**Tasks and exercises:**
• 1. In the passage on the videodisc assessment, copy the text word for word, starting at "To simulate the" and ending after "assessment.".
• 2. According to the videodisc assessment passage, who made up the science committee that reviewed the standards and scoring guides?

**Document extract:**
○ ○ ○

To simulate the complexity of a science activity in the laboratory this project used 
interactive videodisc (IVD) technology. As in any assessment, the specific 
knowledge and abilities to be assessed were first identified and then, an assessment 
simulation was designed to elicit critical teacher performances. Standards of 
performance and appropriate scoring guides were developed based on the 
performance of a representative sample of teachers in the IVD assessment, along 
with the review by a science committee composed of experienced CT classroom 
science teachers. Figure 1 summarizes the steps taken in the development of this 
assessment.

○ ○ ○

**Excerpted records:**
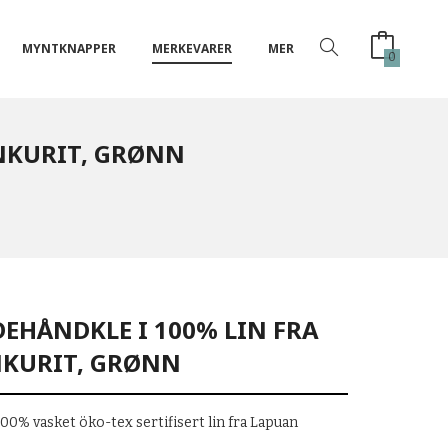
MYNTKNAPPER
MERKEVARER
MER
0
ANKURIT, GRØNN
DEHÅNDKLE I 100% LIN FRA
KURIT, GRØNN
00% vasket öko-tex sertifisert lin fra Lapuan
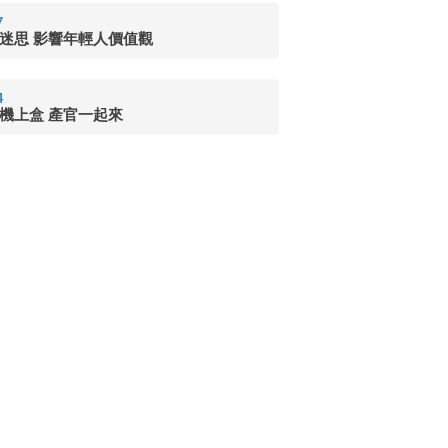
7
迷思 影響年輕人價值觀
4
機上盒 產官一起來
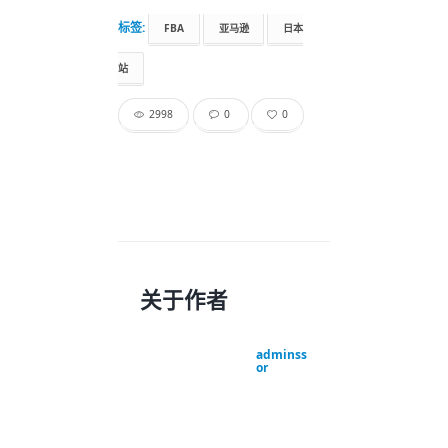
标签:
FBA
亚马逊
日本
站
2998
0
0
关于作者
adminss
or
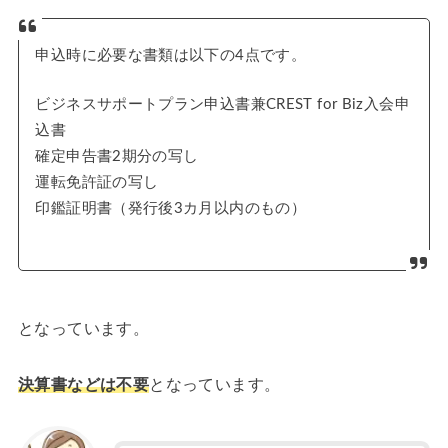
申込時に必要な書類は以下の4点です。
ビジネスサポートプラン申込書兼CREST for Biz入会申
込書
確定申告書2期分の写し
運転免許証の写し
印鑑証明書（発行後3カ月以内のもの）
となっています。
決算書などは不要
となっています。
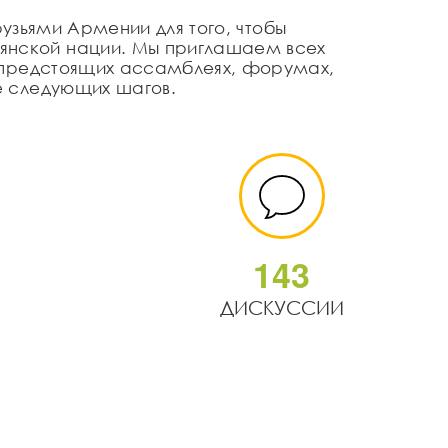
узьями Армении для того, чтобы
янской нации. Мы приглашаем всех
 в предстоящих ассамблеях, форумах,
ие следующих шагов.
1
4
3
ДИСКУССИИ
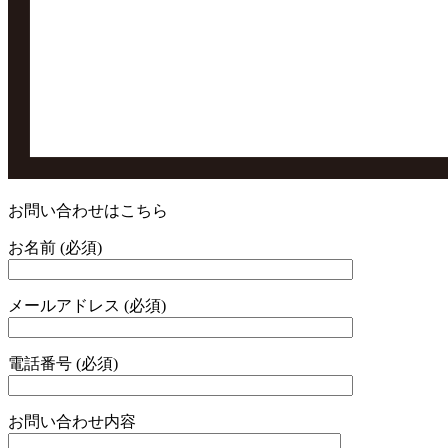
お問い合わせはこちら
お名前 (必須)
メールアドレス (必須)
電話番号 (必須)
お問い合わせ内容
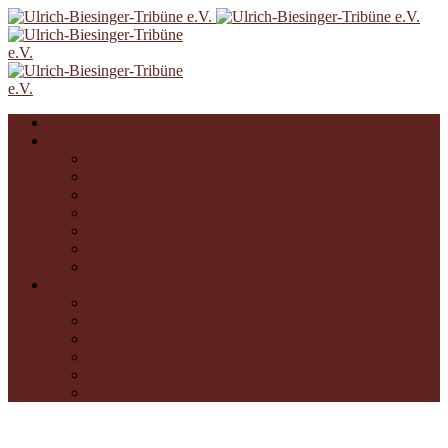
UBT e.V.
Arbeitskreise
Tribünentreffen
Auswärtsfahrten
Stand im Stadion
Kommunikation mit Fanclubs
Tribünenselbstverständnis
Getränkestand im Stadion
FCA JHV
Die UBT
Getränkestand
Liedgut
Augusta Unida
Erstanlaufstelle Wellenbrecher
Schwabenhilfe Augsburg
Rot-Grün-Weiße Hilfe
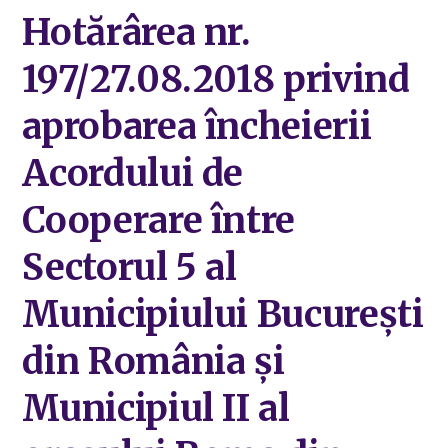
Hotărârea nr.
197/27.08.2018 privind
aprobarea încheierii
Acordului de
Cooperare între
Sectorul 5 al
Municipiului București
din România și
Municipiul II al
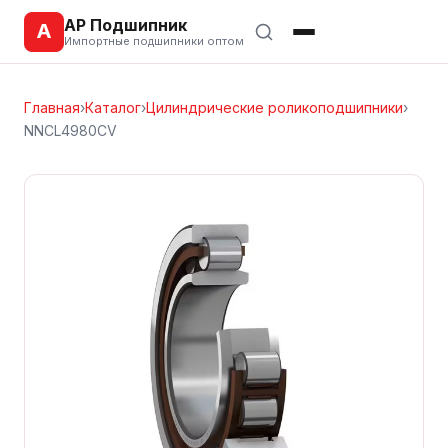
АР Подшипник
А
Импортные подшипники оптом
Главная
›
Каталог
›
Цилиндрические роликоподшипники
›
NNCL4980CV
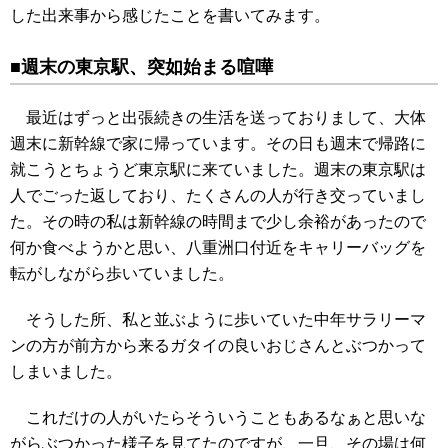
した出来事から感じたことを書いてみます。
■週末の東京駅、突如始まる喧嘩
最近はずっと出張続きの生活を送っておりまして、大体
週末に新幹線で家に帰っています。その日も週末で帰路に
就こうとちょうど東京駅に来ていました。週末の東京駅は
人でごった返しており、たくさんの人が行き交っていまし
た。その時の私は新幹線の時間まで少し余裕があったので
何か食べようかと思い、八重洲口付近をキャリーバッグを
転がしながら歩いていました。
そうした所、私と並ぶように歩いていた中年サラリーマ
ンの方が前方から来るガタイの良いおじさんとぶつかって
しまいました。
これだけの人がいたらそういうこともあるなぁと思いな
がらぶつかった様子を見てたのですが、一旦、その場は何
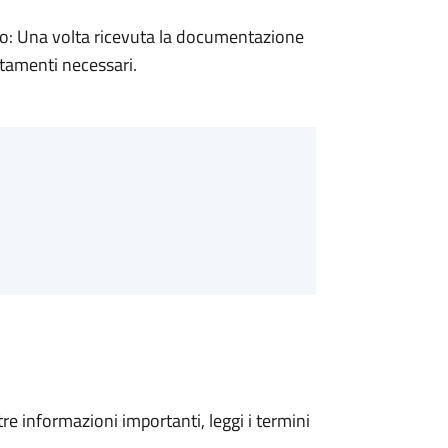
: Una volta ricevuta la documentazione
rtamenti necessari.
tre informazioni importanti, leggi i termini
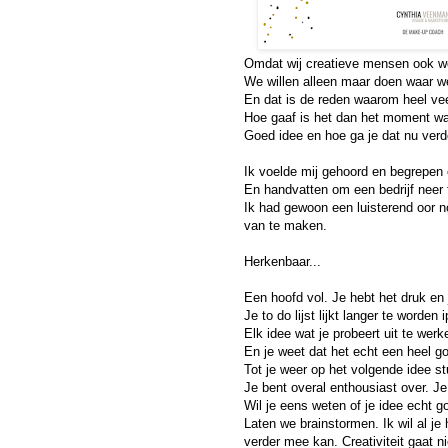
Omdat wij creatieve mensen ook wel
We willen alleen maar doen waar we 
En dat is de reden waarom heel vee
Hoe gaaf is het dan het moment waa
Goed idee en hoe ga je dat nu verd
Ik voelde mij gehoord en begrepen 
En handvatten om een bedrijf neer 
Ik had gewoon een luisterend oor n
van te maken. 
Herkenbaar...
Een hoofd vol. Je hebt het druk en j
Je to do lijst lijkt langer te worden 
Elk idee wat je probeert uit te werken
En je weet dat het echt een heel go
Tot je weer op het volgende idee stu
Je bent overal enthousiast over. Je 
Wil je eens weten of je idee echt go
Laten we brainstormen. Ik wil al j
verder mee kan. Creativiteit gaat n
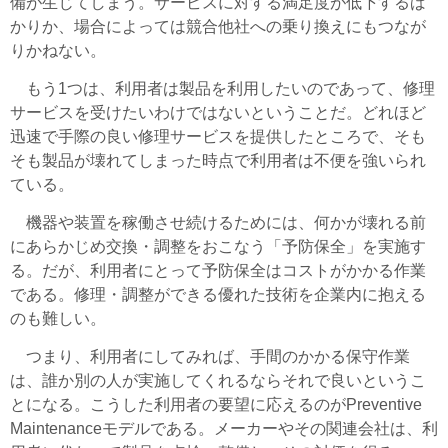
備が生じてしまう。サービスに対する満足度が低下するば
かりか、場合によっては競合他社への乗り換えにもつなが
りかねない。
もう1つは、利用者は製品を利用したいのであって、修理
サービスを受けたいわけではないということだ。どれほど
迅速で手際の良い修理サービスを提供したところで、そも
そも製品が壊れてしまった時点で利用者は不便を強いられ
ている。
機器や装置を稼働させ続けるためには、何かが壊れる前
にあらかじめ交換・調整をおこなう「予防保全」を実施す
る。だが、利用者にとって予防保全はコストがかかる作業
である。修理・調整ができる優れた技術を企業内に抱える
のも難しい。
つまり、利用者にしてみれば、手間のかかる保守作業
は、誰か別の人が実施してくれるならそれで良いというこ
とになる。こうした利用者の要望に応えるのがPreventive
Maintenanceモデルである。メーカーやその関連会社は、利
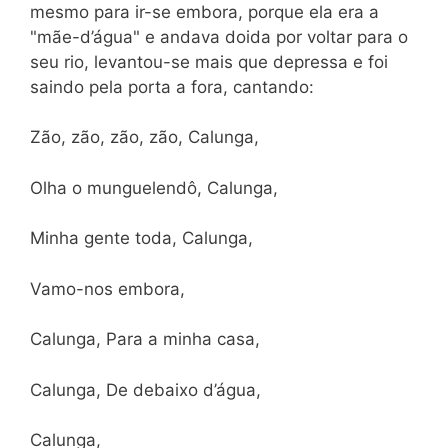
mesmo para ir-se embora, porque ela era a
"mãe-d’água" e andava doida por voltar para o
seu rio, levantou-se mais que depressa e foi
saindo pela porta a fora, cantando:
Zão, zão, zão, zão, Calunga,
Olha o munguelendô, Calunga,
Minha gente toda, Calunga,
Vamo-nos embora,
Calunga, Para a minha casa,
Calunga, De debaixo d’água,
Calunga,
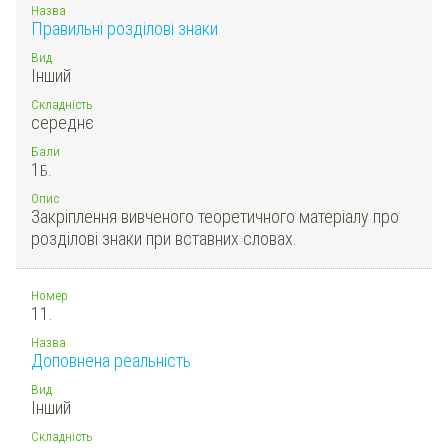
Назва
Правильні розділові знаки
Вид
Інший
Складність
середнє
Бали
1
Б.
Опис
Закріплення вивченого теоретичного матеріалу про
розділові знаки при вставних словах.
Номер
11.
Назва
Доповнена реальність
Вид
Інший
Складність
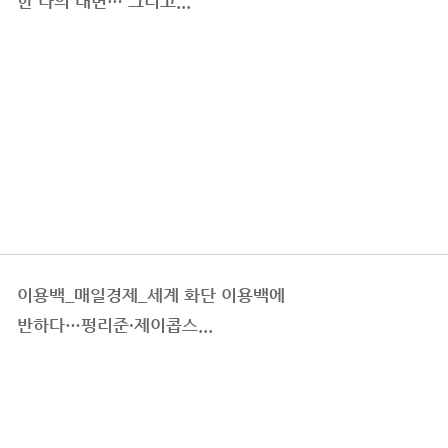
한 나의 내면… 그리고...
이용백_매일경제_세계 화단 이용백에
반하다…펑리준·제이콥스...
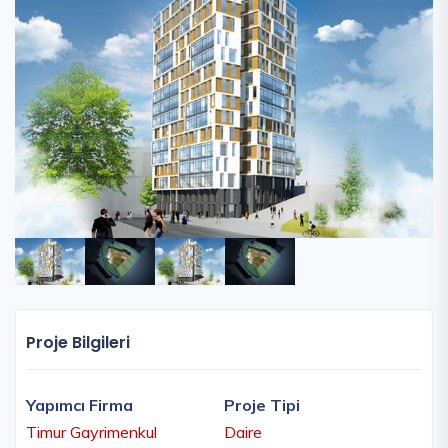
Proje Bilgileri
Yapımcı Firma
Proje Tipi
Timur Gayrimenkul
Daire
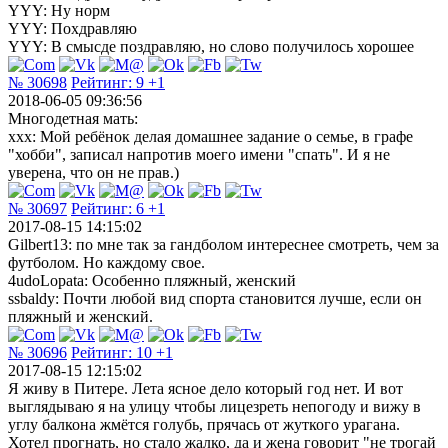
YYY: Ну норм
YYY: Похдравляю
YYY: В смысде поздравляю, но слово получилось хорошее
№ 30698
Рейтинг:
9
+1
2018-06-05 09:36:56
Многодетная мать:
xxx: Мой ребёнок делая домашнее задание о семье, в графе
"хобби", записал напротив моего имени "спать". И я не
уверена, что он не прав.)
№ 30697
Рейтинг:
6
+1
2017-08-15 14:15:02
Gilbert13: по мне так за гандболом интереснее смотреть, чем за
футболом. Но каждому свое.
4udoLopata: Особенно пляжный, женский
ssbaldy: Почти любой вид спорта становится лучше, если он
пляжный и женский.
№ 30696
Рейтинг:
10
+1
2017-08-15 12:15:02
Я живу в Питере. Лета ясное дело который год нет. И вот
выглядываю я на улицу чтобы лицезреть непогоду и вижу в
углу балкона жмётся голубь, прячась от жуткого урагана.
Хотел прогнать, но стало жалко, да и жена говорит "не трогай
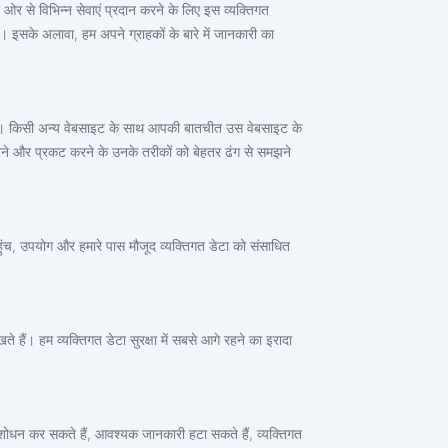
ओर से विभिन्न सेवाएं प्रदान करने के लिए इस व्यक्तिगत
। इसके अलावा, हम अपने ग्राहकों के बारे में जानकारी का
 हैं। किसी अन्य वेबसाइट के साथ आपकी बातचीत उस वेबसाइट के
 करने और प्रकट करने के उनके तरीकों को बेहतर ढंग से समझने
हुंच, उपयोग और हमारे पास मौजूद व्यक्तिगत डेटा को संसाधित
ैं। हम व्यक्तिगत डेटा सुरक्षा में सबसे आगे रहने का इरादा
संशोधन कर सकते हैं, आवश्यक जानकारी हटा सकते हैं, व्यक्तिगत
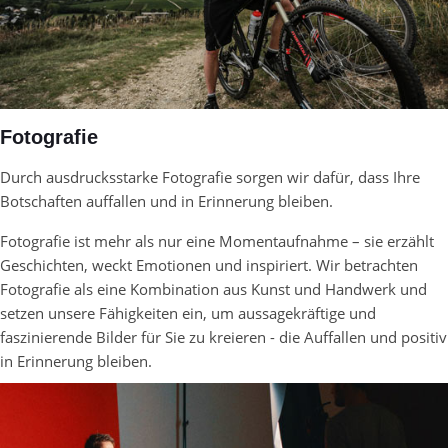
Fotografie
Durch ausdrucksstarke Fotografie sorgen wir dafür, dass Ihre
Botschaften auffallen und in Erinnerung bleiben.
Fotografie ist mehr als nur eine Momentaufnahme – sie erzählt
Geschichten, weckt Emotionen und inspiriert. Wir betrachten
Fotografie als eine Kombination aus Kunst und Handwerk und
setzen unsere Fähigkeiten ein, um aussagekräftige und
faszinierende Bilder für Sie zu kreieren - die Auffallen und positiv
in Erinnerung bleiben.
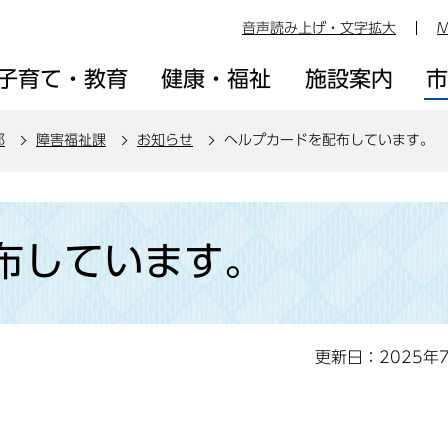
音声読み上げ・文字拡大
M
子育て・教育
健康・福祉
施設案内
部
障害福祉課
お知らせ
ヘルプカードを配布しています。
布しています。
更新日：2025年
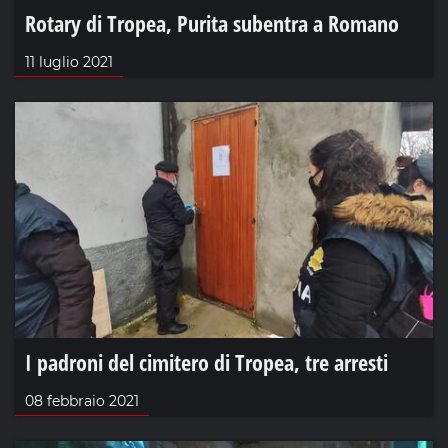
Rotary di Tropea, Purita subentra a Romano
11 luglio 2021
I padroni del cimitero di Tropea, tre arresti
08 febbraio 2021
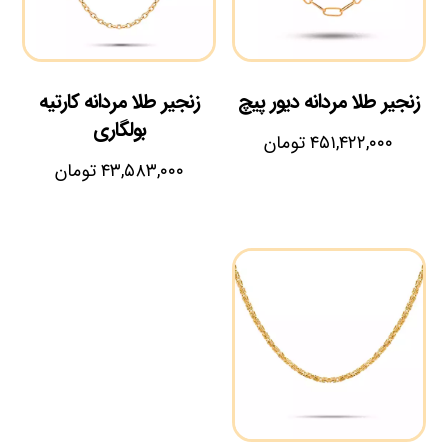
زنجیر طلا مردانه دیور پیچ
زنجیر طلا مردانه کارتیه
بولگاری
۴۵۱,۴۲۲,۰۰۰
تومان
۴۳,۵۸۳,۰۰۰
تومان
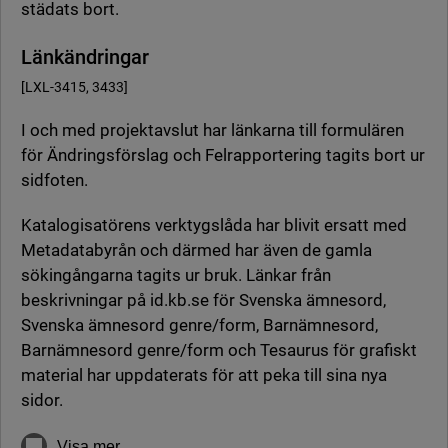
städats bort.
Länkändringar
[LXL-3415, 3433]
I och med projektavslut har länkarna till formulären
för Ändringsförslag och Felrapportering tagits bort ur
sidfoten.
Katalogisatörens verktygslåda har blivit ersatt med
Metadatabyrån och därmed har även de gamla
sökingångarna tagits ur bruk. Länkar från
beskrivningar på id.kb.se för Svenska ämnesord,
Svenska ämnesord genre/form, Barnämnesord,
Barnämnesord genre/form och Tesaurus för grafiskt
material har uppdaterats för att peka till sina nya
sidor.
Visa mer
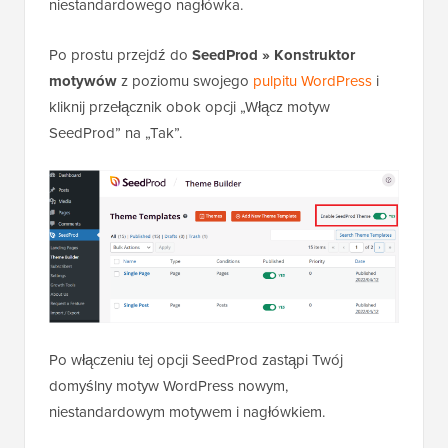
niestandardowego nagłówka.
Po prostu przejdź do
SeedProd » Konstruktor
motywów
z poziomu swojego
pulpitu WordPress
i
kliknij przełącznik obok opcji „Włącz motyw
SeedProd” na „Tak”.
Po włączeniu tej opcji SeedProd zastąpi Twój
domyślny motyw WordPress nowym,
niestandardowym motywem i nagłówkiem.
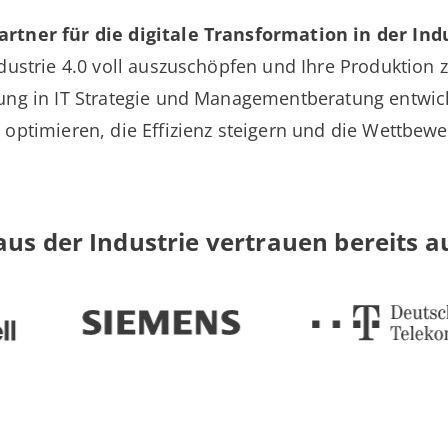
rtner für die digitale Transformation in der Indu
dustrie 4.0 voll auszuschöpfen und Ihre Produktion z
rung in IT Strategie und Managementberatung entwi
 optimieren, die Effizienz steigern und die Wettbewe
s der Industrie vertrauen bereits au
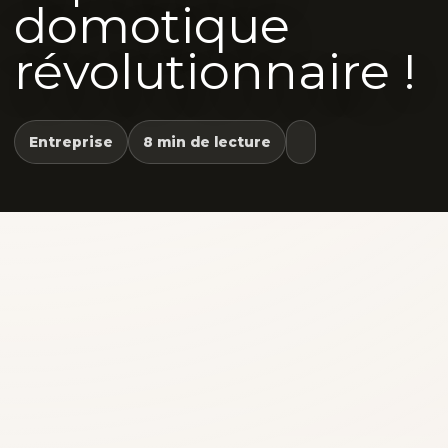
domotique
révolutionnaire !
Entreprise
8 min de lecture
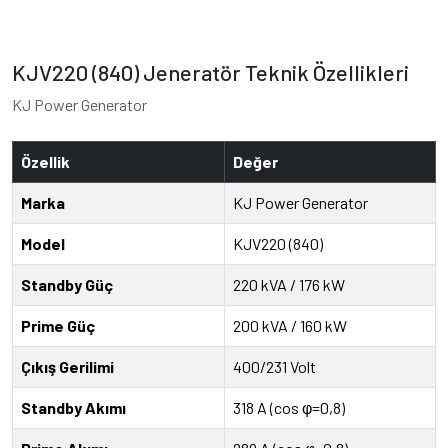
KJV220 (840) Jeneratör Teknik Özellikleri
KJ Power Generator
Özellik
Değer
Marka
KJ Power Generator
Model
KJV220 (840)
Standby Güç
220 kVA / 176 kW
Prime Güç
200 kVA / 160 kW
Çıkış Gerilimi
400/231 Volt
Standby Akımı
318 A (cos φ=0,8)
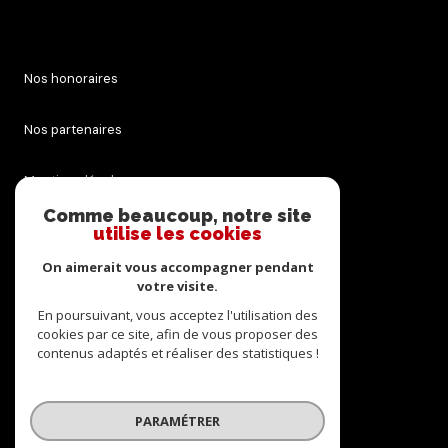
Nos honoraires
Nos partenaires
Mentions légales
Comme beaucoup, notre site
Admin
utilise les cookies
On aimerait vous accompagner pendant
Politique RGPD
votre visite.
En poursuivant, vous acceptez l'utilisation des
Cookies
cookies par ce site, afin de vous proposer des
contenus adaptés et réaliser des statistiques !
© 2026 | Tous droits réservés
PARAMÉTRER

○ ○ ○

**Answers to this exercise:**
• 1.
To simulate the complexity of a science activity in the laboratory this project used 
interactive videodisc (IVD) technology. As in any assessment, the specific 
knowledge and abilities to be assessed were first identified and then, an assessment 
simulation was designed to elicit critical teacher performances. Standards of 
performance and appropriate scoring guides were developed based on the 
performance of a representative sample of teachers in the IVD assessment, along 
with the review by a science committee composed of experienced CT classroom 
science teachers. Figure 1 summarizes the steps taken in the development of this 
assessment.

• 2. Experienced CT classroom science teachers.